You are providing doctors and nurses, pharmacists and pharmacy assistants, managers and ambulance drivers, cleaners and guards, lab supplies and medication (and more) at 14 health centers in territory destroyed by ISIS!
Your commitment, added to the energy and enthusiasm of young Iraqi health professionals, is making a life-changing difference for thousands of families.
We asked some of the staff to share two things: what they love most about their work and what they find most challenging.
“Thanks for supporting our team with facilities to provide healthcare to very poor people in this village. I enjoy being a medical doctor because it’s fun to help patients get better, and I hope to make the people’s quality of life better.
“There are no significant challenges, and I’m very lucky to work with this group.”
“For me as a [reproductive health] doctor, I feel great when I see the baby in the bosom of his mother after months of followup visits. I also feel awesome when the parents ask me to name the baby, in recognition of my maternal and fetal care during pregnancy.
“The most challenging part for me, is that the people in the area where I work have little education. This means I need to explain and repeat my words again and again.”
“The work I enjoy best is to deliver the necessary medicines and supplies to our health centers in the region, to provide the best possible medical services.
“The most challenging part is to transport the supplies and deliver them on time to those centers. But fatigue fades as soon as we see patients with the assistance they need to help get them through their illnesses, and to save them.”
“The thing I enjoy most when I take my place at the health center, is seeing a lot of patients who come to me for treatment, and after a while they bring their relatives and neighbors to me to treat them. They increase my self confidence and encourage me to [continuously] improve my knowledge through reading and frequent training. They need us now, because wars and poverty negatively affect our society—so we must provide as much healthcare as possible.
“The most challenging part, to me, was at the beginning of my work here. When we first traveled to the health center, the trip was made of three steps: first by car, then by boats or a ferry, and then another car that would take us to the health center. The security situation at that time was confusing. Sometimes military confrontations occurred, but we still went and helped the people. Allah helped us and protected us to continue our humanitarian work.”
“[The people we serve] thank us and you every day for the health service we provide them.
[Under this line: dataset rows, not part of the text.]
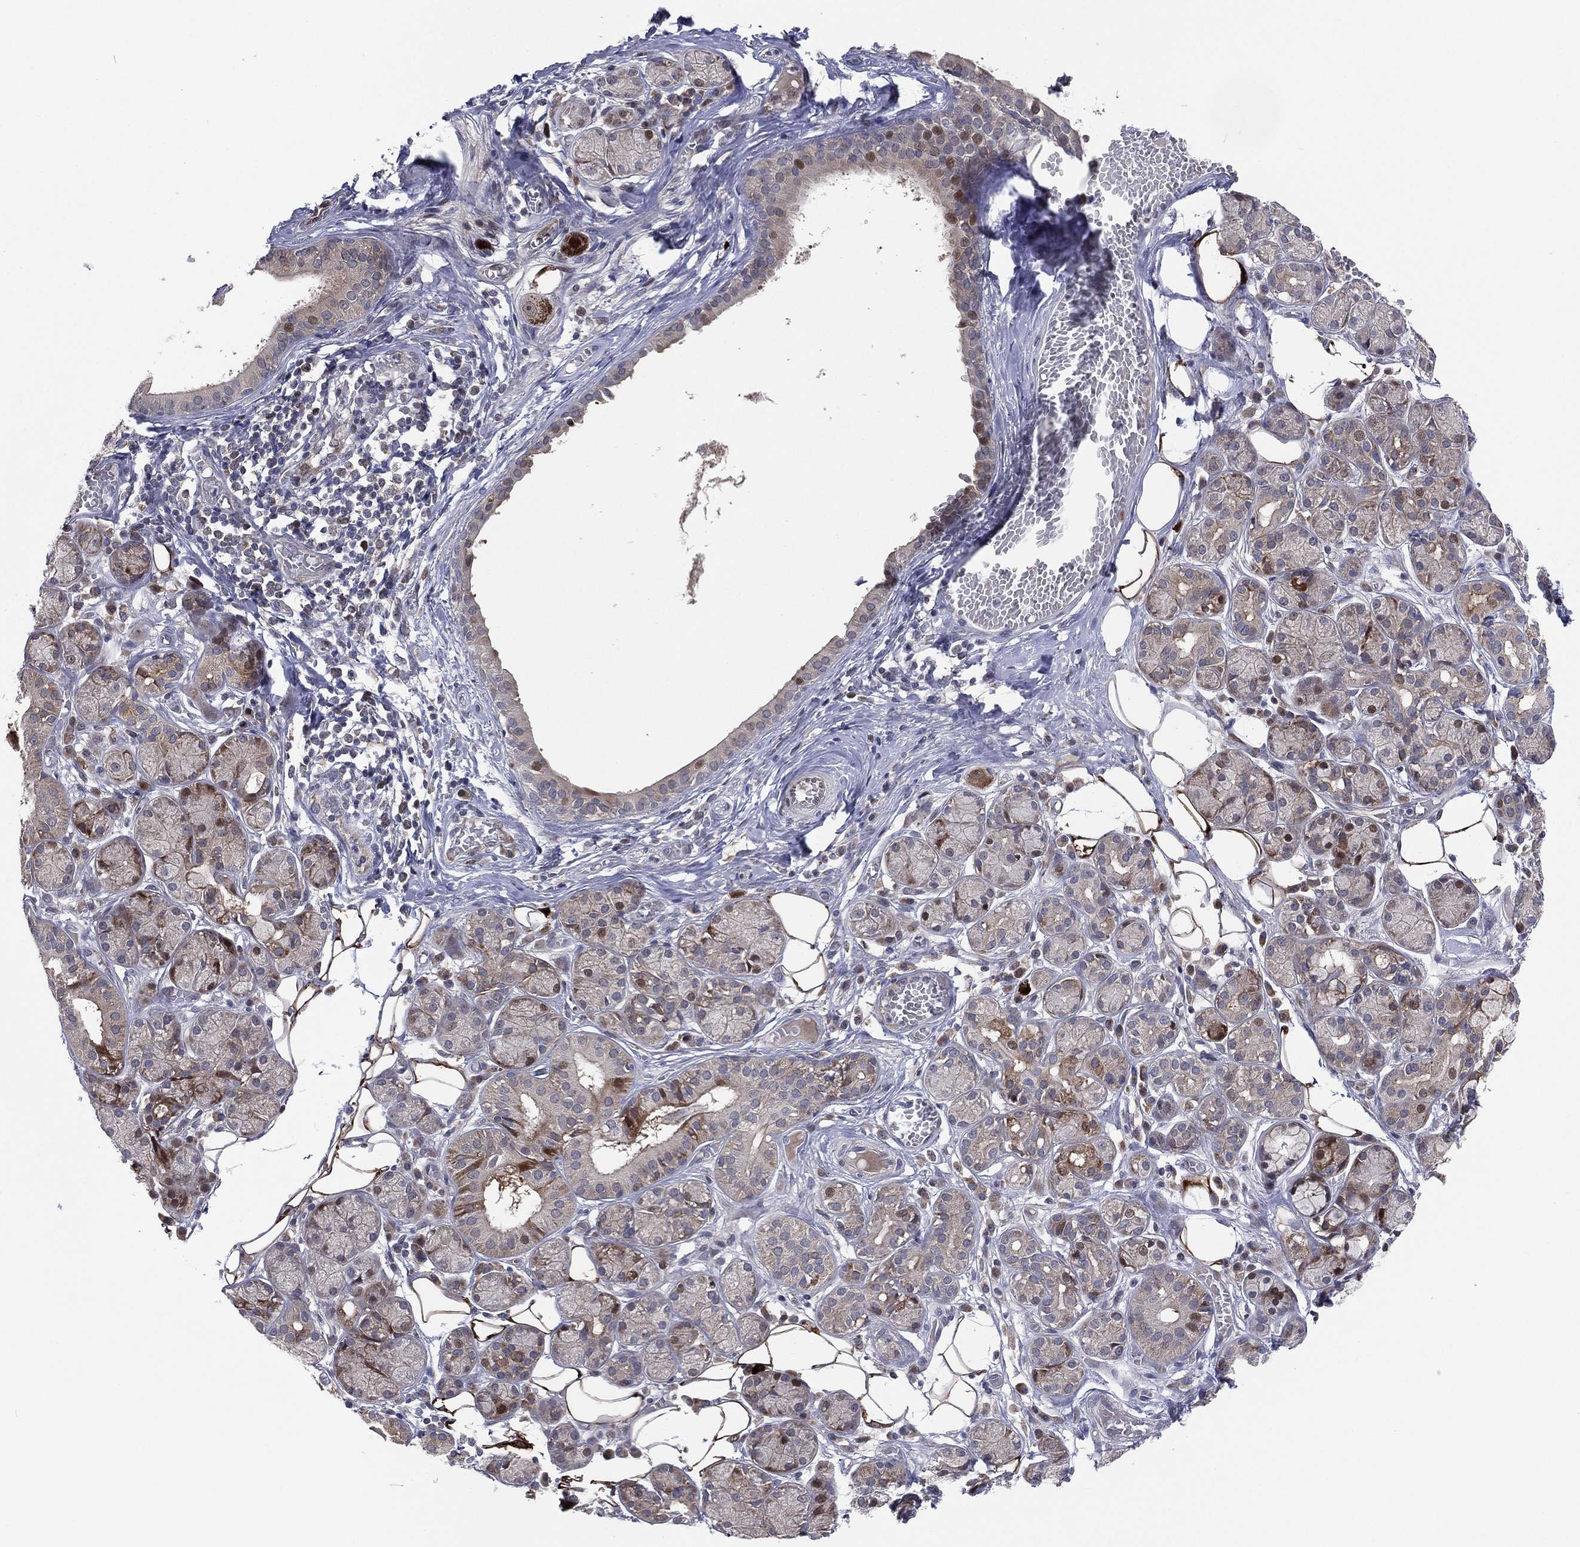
{"staining": {"intensity": "strong", "quantity": "<25%", "location": "cytoplasmic/membranous,nuclear"}, "tissue": "salivary gland", "cell_type": "Glandular cells", "image_type": "normal", "snomed": [{"axis": "morphology", "description": "Normal tissue, NOS"}, {"axis": "topography", "description": "Salivary gland"}, {"axis": "topography", "description": "Peripheral nerve tissue"}], "caption": "Normal salivary gland shows strong cytoplasmic/membranous,nuclear positivity in about <25% of glandular cells, visualized by immunohistochemistry. (Brightfield microscopy of DAB IHC at high magnification).", "gene": "UTP14A", "patient": {"sex": "male", "age": 71}}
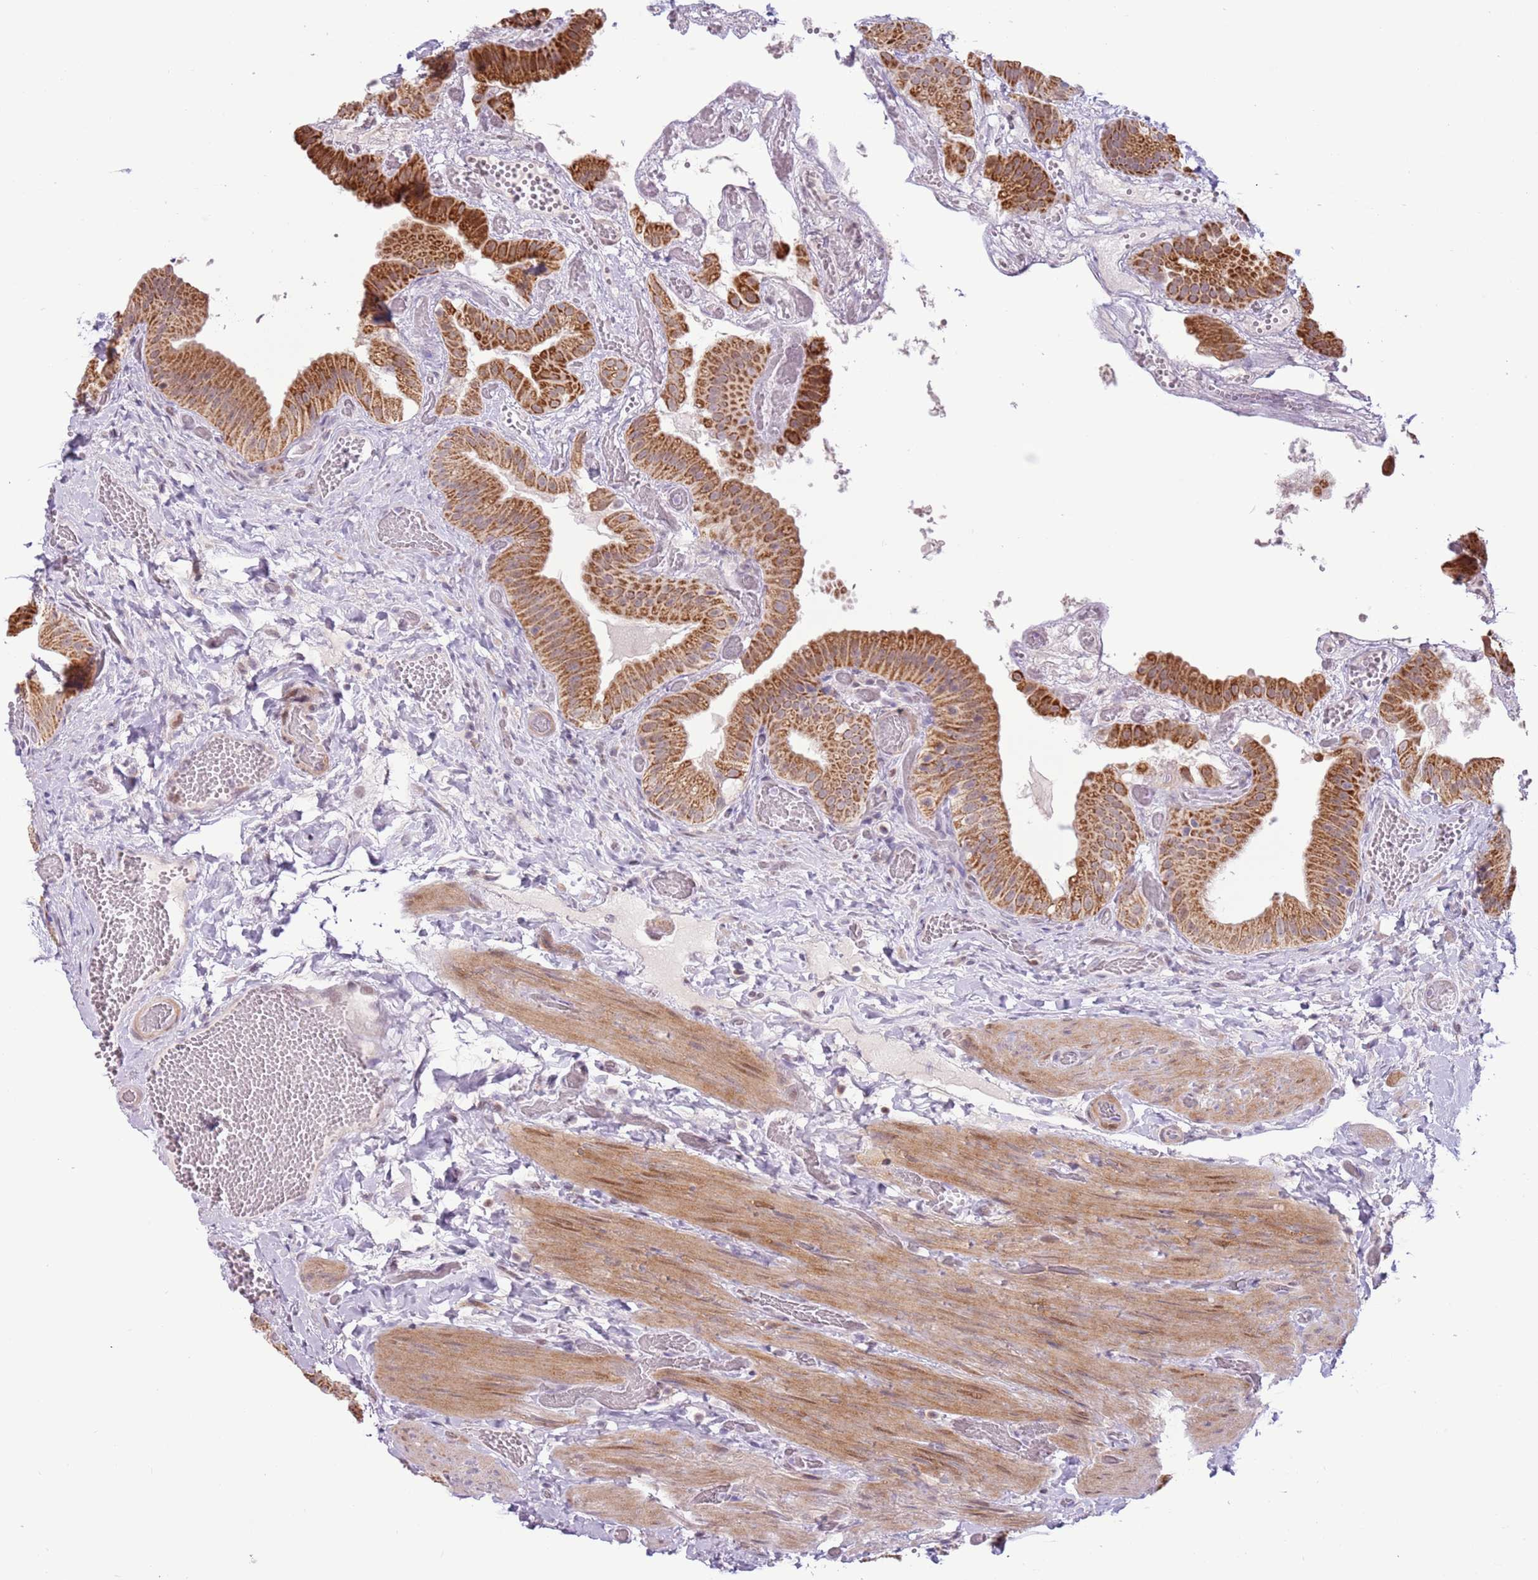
{"staining": {"intensity": "strong", "quantity": ">75%", "location": "cytoplasmic/membranous"}, "tissue": "gallbladder", "cell_type": "Glandular cells", "image_type": "normal", "snomed": [{"axis": "morphology", "description": "Normal tissue, NOS"}, {"axis": "topography", "description": "Gallbladder"}], "caption": "Immunohistochemistry micrograph of normal gallbladder: gallbladder stained using IHC demonstrates high levels of strong protein expression localized specifically in the cytoplasmic/membranous of glandular cells, appearing as a cytoplasmic/membranous brown color.", "gene": "MLLT11", "patient": {"sex": "female", "age": 64}}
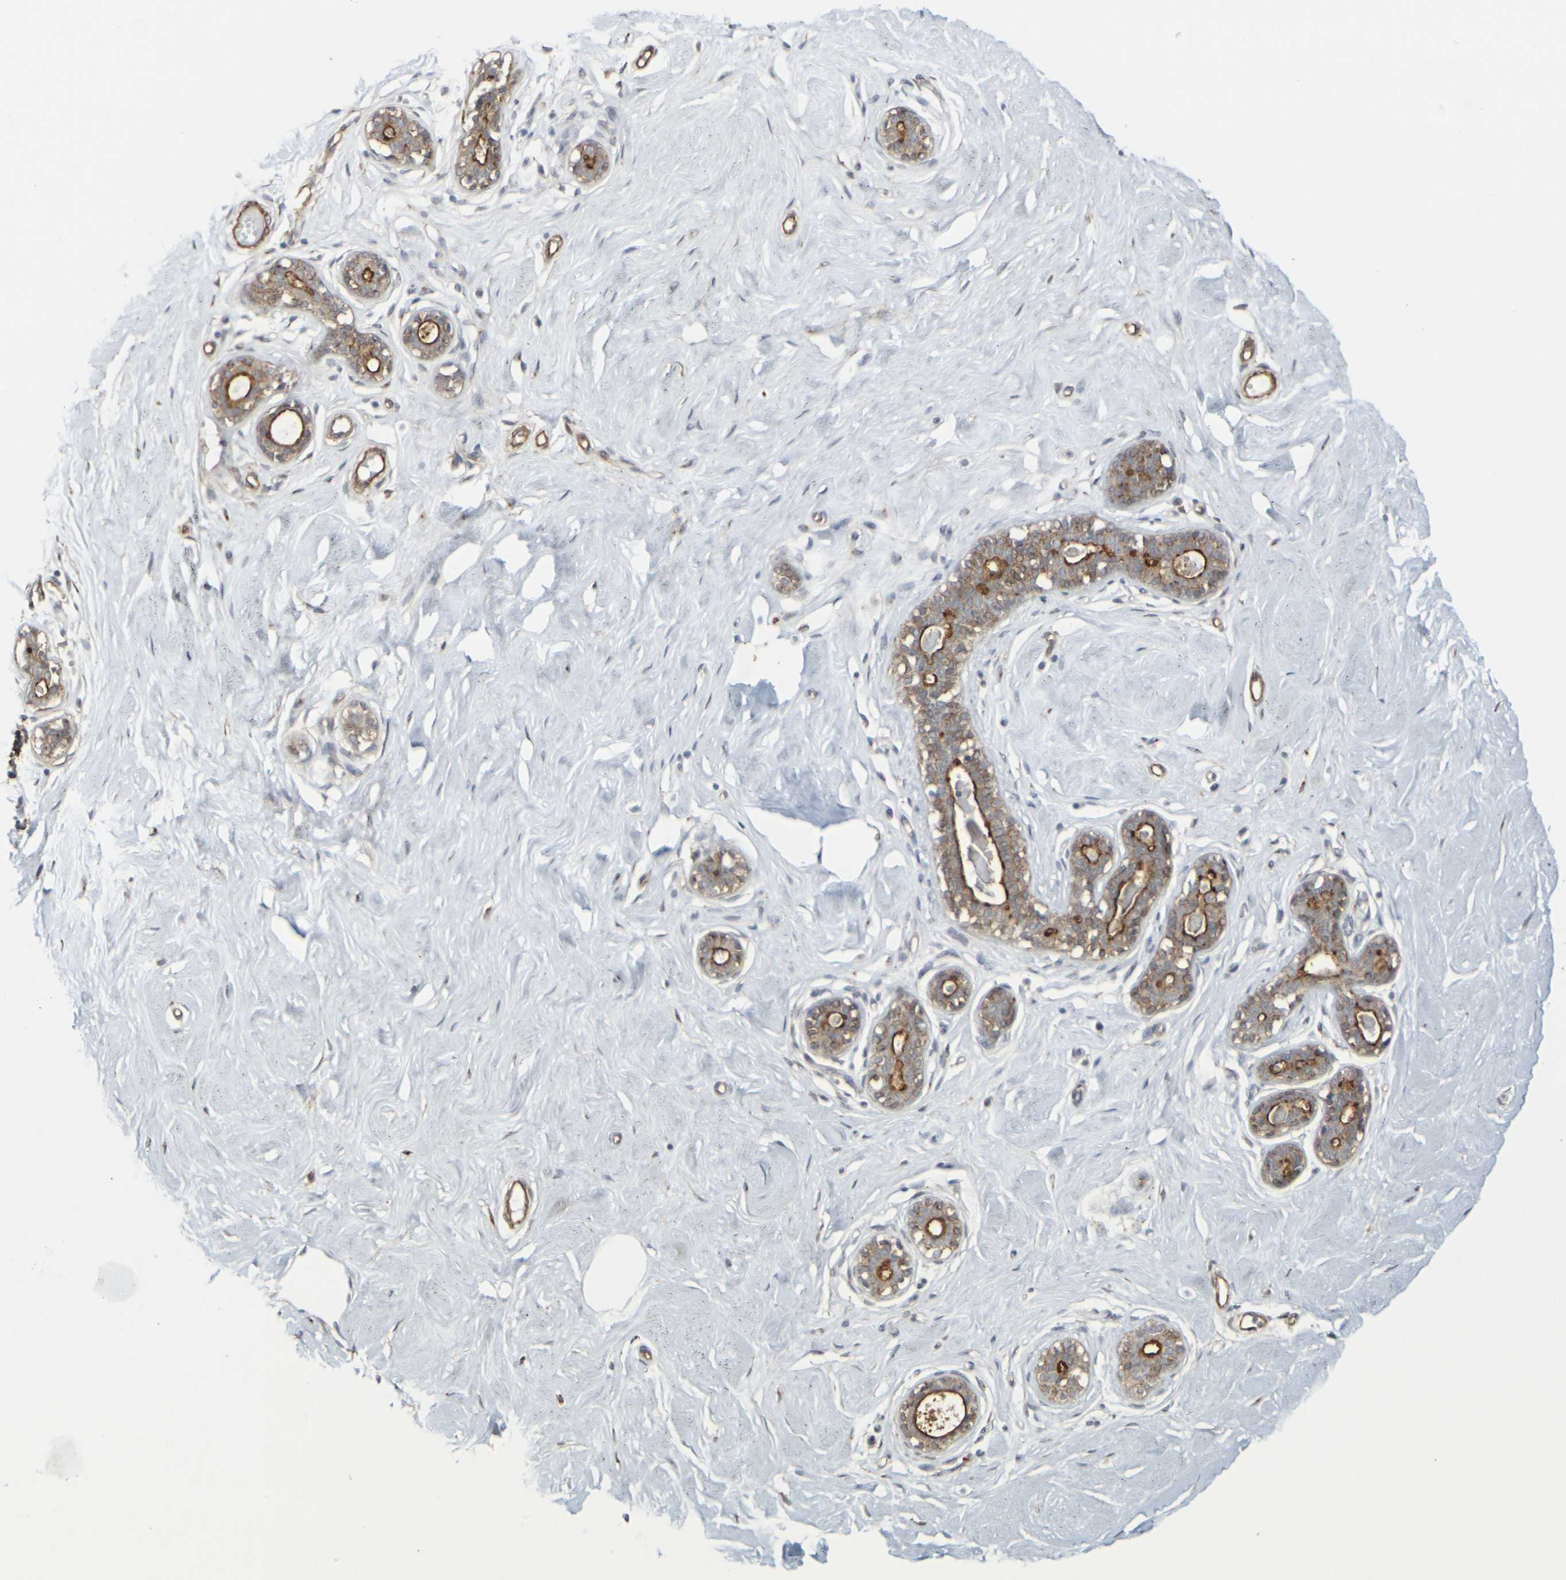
{"staining": {"intensity": "negative", "quantity": "none", "location": "none"}, "tissue": "breast", "cell_type": "Adipocytes", "image_type": "normal", "snomed": [{"axis": "morphology", "description": "Normal tissue, NOS"}, {"axis": "topography", "description": "Breast"}], "caption": "Immunohistochemical staining of normal human breast shows no significant staining in adipocytes. Brightfield microscopy of immunohistochemistry stained with DAB (3,3'-diaminobenzidine) (brown) and hematoxylin (blue), captured at high magnification.", "gene": "MYOF", "patient": {"sex": "female", "age": 23}}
We see decreases levels of infectious diseases and improved health day by day.
“I hope that all the people in these areas will see improvement in the prevention of diseases, as they suffer from extreme poverty and are enabled to treat themselves!
“In terms of the obstacles in work, the problem is the instability of the security situation. There are still pockets in the agricultural areas surrounding the village near the river, and in the areas of disputed territory, despite constant military operations.
“[ISIS] attacks continue, and some of their mortars fall in the surrounding areas. Home is still safe—thank God, but we are afraid of the [military’s] departure from the area at every moment, as attacks usually take place at night!”
Lastly, I wanted to share with you a meeting of the healthcare team at one of the clinics. They meet two to three times each week to discuss new challenges that come up at the clinic.
They don’t only come with problems to share; they come together to create solutions.
Dr. Ahmed explained “Don’t think that everyone works [strictly] according to his position. No!! When something happens, or a difficult case arrives, they work together on the need.”
These medical clinics provide essential medical services to Iraqis in need, absolutely. But they are also incubators for a different kind of healthcare. You are empowering young Iraqi health professionals to pair their growing knowledge and skills with their energy and passion, and the effects will be felt for decades to come!